(Excerpted passage Opens)

On a related note, if you are doing simple string concatenation (e.g, s = "a" + someObject + "c"), the compiler will actually transform those operations into a chain of StringBuilder.append() calls, so you are free to use whichever you find more aesthetically pleasing. I personally prefer the + operator. However, if you are building up a string across multiple statements, you should create a single StringBuilder.
For example:
public String toString() {
return "{field1 =" + this.field1 +
", field2 =" + this.field2 +
...
", field50 =" + this.field50 + "}";
}
Here, we have a single, long expression involving many concatenations. You don't need to worry about hand-optimizing this, because the compiler will use a single StringBuilder and just call append() on it repeatedly.
String s = ...;
if (someCondition) {
s += someValue;
}
s += additionalValue;
return s;
Here, you'll end up with two StringBuilders being created under the covers, but unless this is an extremely hot code path in a latency-critical application, it's really not worth fretting about. Given similar code, but with many more separate concatenations, it might be worth optimizing. Same goes if you know the strings might be very large. But don't just guess--measure! Demonstrate that there's a performance problem before you try to fix it. (Note: this is just a general rule for "micro optimizations"; there's rarely a downside to explicitly using a StringBuilder. But don't assume it will make a measurable difference: if you're concerned about it, you should actually measure.)

(Excerpted passage Closes)
(Data Opens)

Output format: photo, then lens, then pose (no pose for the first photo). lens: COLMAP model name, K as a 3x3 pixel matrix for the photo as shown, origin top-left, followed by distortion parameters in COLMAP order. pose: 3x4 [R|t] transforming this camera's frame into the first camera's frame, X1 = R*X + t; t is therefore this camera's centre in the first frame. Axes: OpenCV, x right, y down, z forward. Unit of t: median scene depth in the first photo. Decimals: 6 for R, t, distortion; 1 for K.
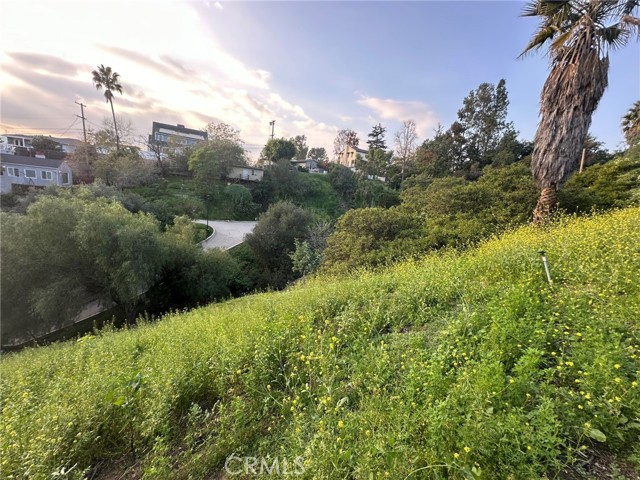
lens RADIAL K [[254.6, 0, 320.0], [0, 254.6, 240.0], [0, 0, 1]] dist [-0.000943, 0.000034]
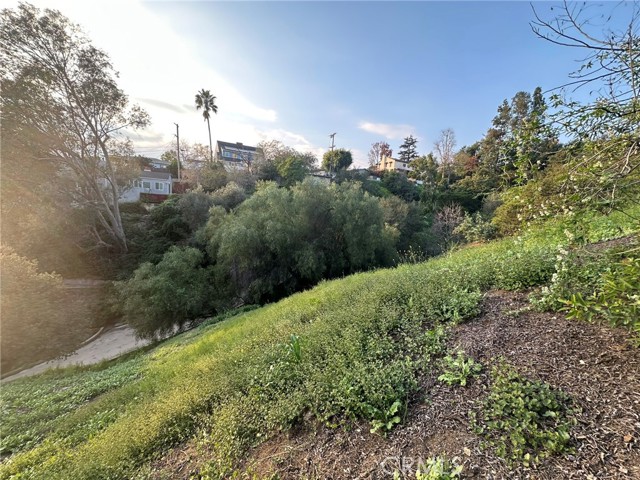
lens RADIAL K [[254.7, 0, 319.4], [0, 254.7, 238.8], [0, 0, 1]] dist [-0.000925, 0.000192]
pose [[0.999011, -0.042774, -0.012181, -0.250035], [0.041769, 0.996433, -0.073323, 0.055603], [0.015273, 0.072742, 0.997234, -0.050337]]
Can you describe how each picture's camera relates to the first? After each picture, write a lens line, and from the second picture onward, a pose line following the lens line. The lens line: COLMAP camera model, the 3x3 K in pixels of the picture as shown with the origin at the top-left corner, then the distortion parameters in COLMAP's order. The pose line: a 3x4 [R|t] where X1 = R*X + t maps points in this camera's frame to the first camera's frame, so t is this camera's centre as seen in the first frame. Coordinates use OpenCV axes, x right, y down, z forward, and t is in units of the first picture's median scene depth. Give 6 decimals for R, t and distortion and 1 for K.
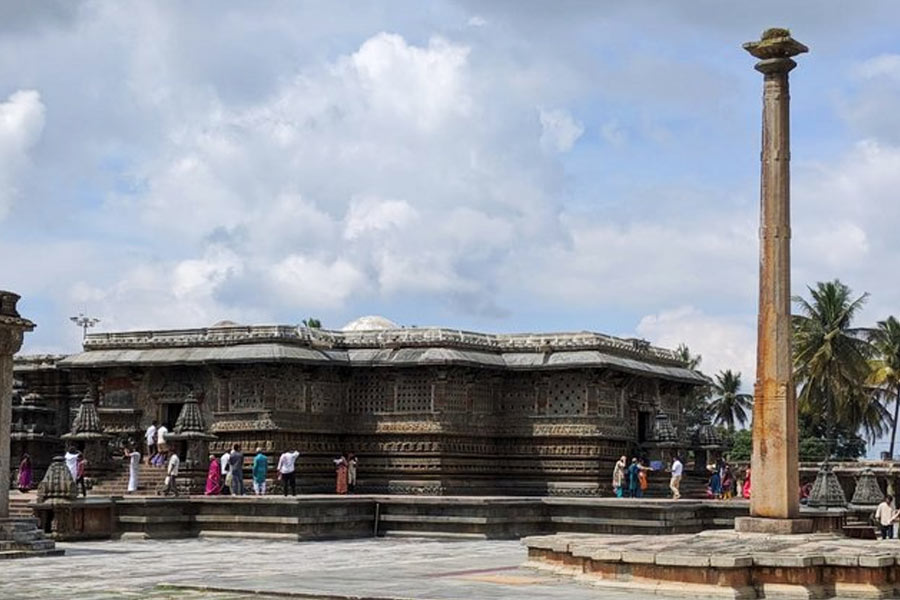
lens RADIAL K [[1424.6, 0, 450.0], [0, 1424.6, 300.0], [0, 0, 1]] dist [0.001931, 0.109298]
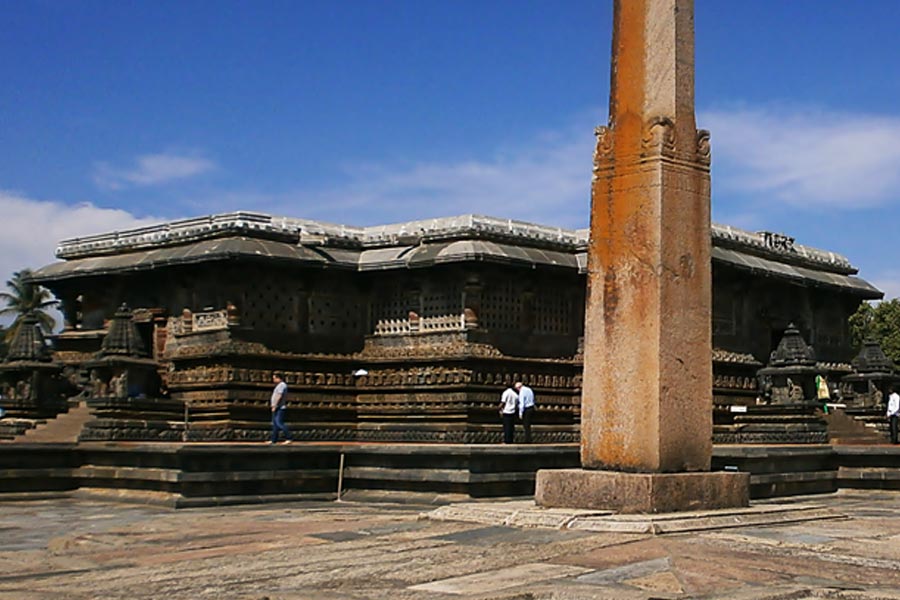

(Data Closes)
(Data Opens)

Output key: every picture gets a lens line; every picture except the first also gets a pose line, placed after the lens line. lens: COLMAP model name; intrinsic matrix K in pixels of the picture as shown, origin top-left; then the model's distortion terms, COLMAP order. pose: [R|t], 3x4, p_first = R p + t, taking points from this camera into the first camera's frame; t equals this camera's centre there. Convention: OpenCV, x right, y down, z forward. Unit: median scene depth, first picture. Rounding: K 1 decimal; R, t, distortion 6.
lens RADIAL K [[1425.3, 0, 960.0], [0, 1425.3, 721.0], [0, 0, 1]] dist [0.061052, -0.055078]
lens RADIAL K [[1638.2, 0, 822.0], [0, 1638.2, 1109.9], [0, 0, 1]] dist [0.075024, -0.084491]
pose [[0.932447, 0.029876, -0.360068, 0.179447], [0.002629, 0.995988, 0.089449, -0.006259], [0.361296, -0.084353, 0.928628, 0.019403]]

(Data Closes)

▸ **Exercise instructions**:
#1 Reproduce word for word the part of the passage on Java string concatenation that begins at the words "On a related" and ends after "on it repeatedly.".
#2 In the passage on Java string concatenation, what does the compiler turn simple string concatenation into?

▸ **Results**:
#1
On a related note, if you are doing simple string concatenation (e.g, s = "a" + someObject + "c"), the compiler will actually transform those operations into a chain of StringBuilder.append() calls, so you are free to use whichever you find more aesthetically pleasing. I personally prefer the + operator. However, if you are building up a string across multiple statements, you should create a single StringBuilder.
For example:
public String toString() {
return "{field1 =" + this.field1 +
", field2 =" + this.field2 +
...
", field50 =" + this.field50 + "}";
}
Here, we have a single, long expression involving many concatenations. You don't need to worry about hand-optimizing this, because the compiler will use a single StringBuilder and just call append() on it repeatedly.

#2 A chain of StringBuilder.append() calls.